At the University of Gastronomic Sciences (UGS) in Pollenzo, Italy, I was excited to meet Andrea Pieroni and hear about his ethnobotanical field work studying traditional foods of the Balkans. He subsequently sent me some of his papers to read, which were fascinating and informative, but also sad, insofar as one of the major objectives of his work is to document disappearing traditional practices. In one journal article, Andrea and a team of co-investigators include a list of the “most uncommon (and endangered) recorded preparations” among Eastern European traditional practices, with “gruels and sour beverages made of cereals” heading the list. “Fermented oat (Avena sativa) dishes were a popular component of the Eastern European diet,” they write, “but now are strongly declining.”
I love oat porridge and gruel. Porridge is thicker and more substantial; gruel is more watered down—thinner and soupier. They both feel so wholesome and deeply nourishing for me—all the more so when they have been fermented. Their nutritional profile contrasts sharply with the processed breakfast cereals that have become staple foods in the Western world and beyond, which are nutritionally deficient, high in sugar, and potentially harmful over time. These processed cereals are also high-profit products through which we transfer wealth to a few vast multinational grain-processing corporations, relying upon them and the infrastructure that enables them to exist for one of our most basic daily necessities, which they satisfy poorly.
Fermented oats have many different regional names. In Estonia, write Andrea and his collaborators, a beverage called kile was made of oat flour mixed with water; it was let to stay in warmth for a night. This filtered sour beverage was consumed instead of sour milk on the side of the meal. If the filtrate was boiled, it became a kind of gruel, which was also called kile, but also kiisel or kisla, and eaten hot with butter or fat or later, as a cold jelly. The boiling procedure took a long time at slow heat and required constant mixing; it had to meet an exact standard of sourness, otherwise it would not produce the required result. Similar gruels (also similarly named) were prepared from rye or from rye and potatoes. In Belarus, lacto-fermented gruel was called kisiel, but also a semi-liquid fermented dish from the oat flour was called by the same name. It was eaten with poppy or cannabis milk and is now, as in Estonia, recognized as a historical use only.

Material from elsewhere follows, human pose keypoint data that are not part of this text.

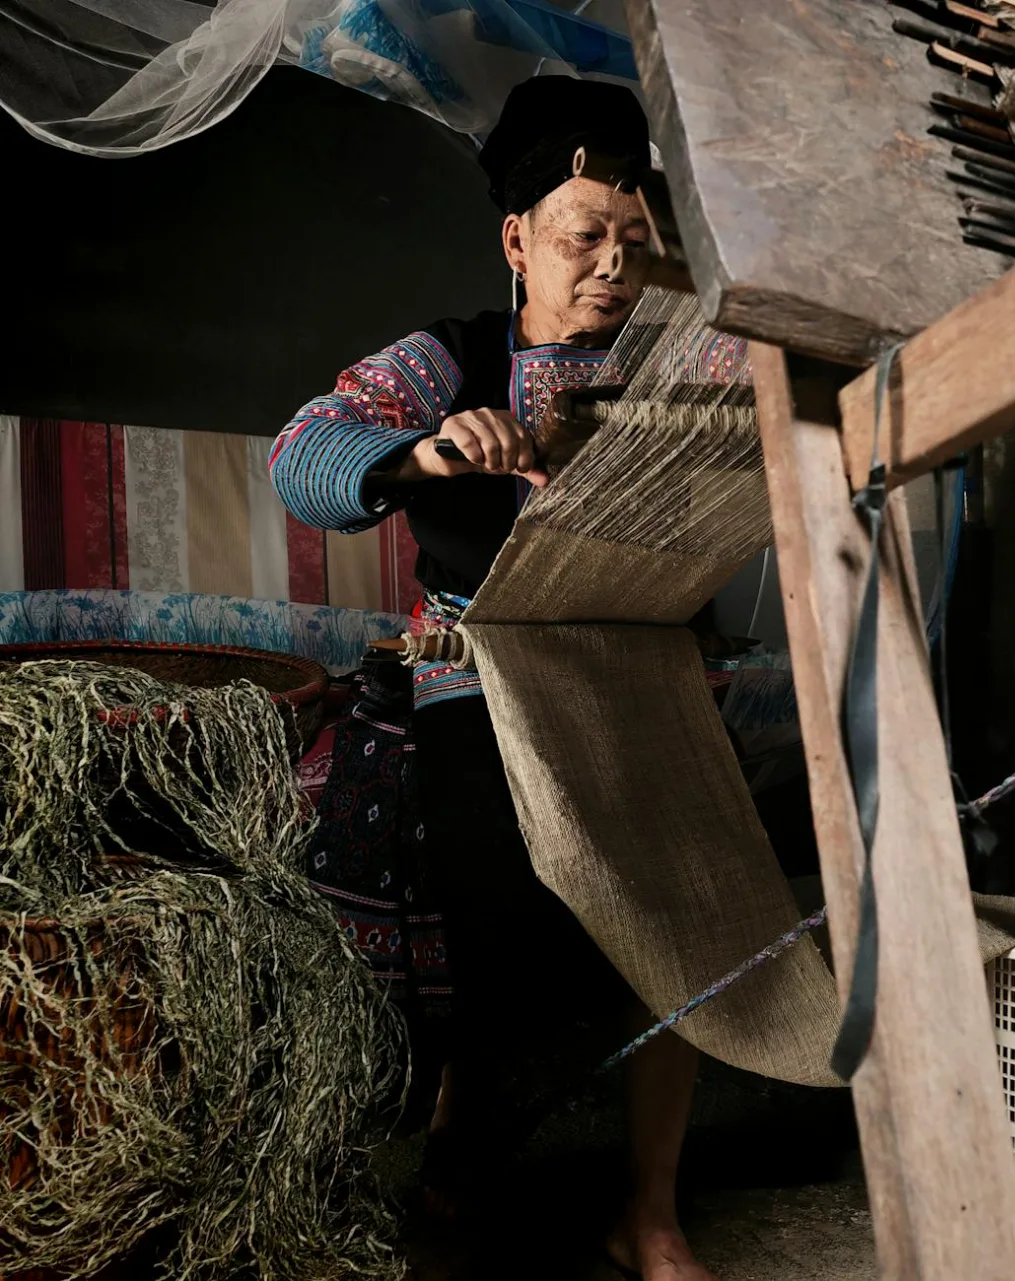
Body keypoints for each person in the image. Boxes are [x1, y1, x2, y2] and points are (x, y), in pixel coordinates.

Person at [271, 76, 720, 1281]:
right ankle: (468, 1148)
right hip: (483, 670)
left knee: (692, 902)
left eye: (634, 242)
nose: (613, 267)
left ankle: (651, 1211)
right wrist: (422, 449)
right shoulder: (453, 358)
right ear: (517, 238)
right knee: (505, 876)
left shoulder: (682, 360)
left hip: (652, 668)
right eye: (585, 236)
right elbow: (304, 458)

Inspired by this description, I began experimenting. And because my maternal grandparents, Sol and Betty Ellix, came to the United States from Belarus, I adopted the Belarussian name kisiel for this sour oat milk and porridge. Both the oat milk and the porridge that this simple fermentation produces are compelling in their deliciousness.
Timeframe
2 to 5 days, depending upon temperature and taste preference
Ingredients
Makes 1 quart/1 liter of oat milk and porridge for 4 to 6 servings
About 2 cups/200 grams oats, rolled, cracked, or milled into flour
Pinch of salt
Instructions
Soak the oats in about 1 quart/1 liter of water, in a loosely covered container.
Stir, smell, and taste the soaking liquid daily to monitor the evolving flavor. I’ve gone as long as 5 days, at which point I detected notes of coconut.
When you decide it is ready, strain the soaking liquid from the solids. Enjoy the flavorful and nutritious oat milk raw.
Transfer the soaked oat solids to a pot, cover with 4 cups/1 liter of fresh water, and add a pinch of salt. Bring to a boil, then gently simmer over low heat, stirring frequently to prevent burning on the bottom of the pot, until liquid thickens.
Enjoy your porridge with sweet or savory seasonings, as you prefer. (I love mine savory, with butter, peanut butter, miso, and garlic.)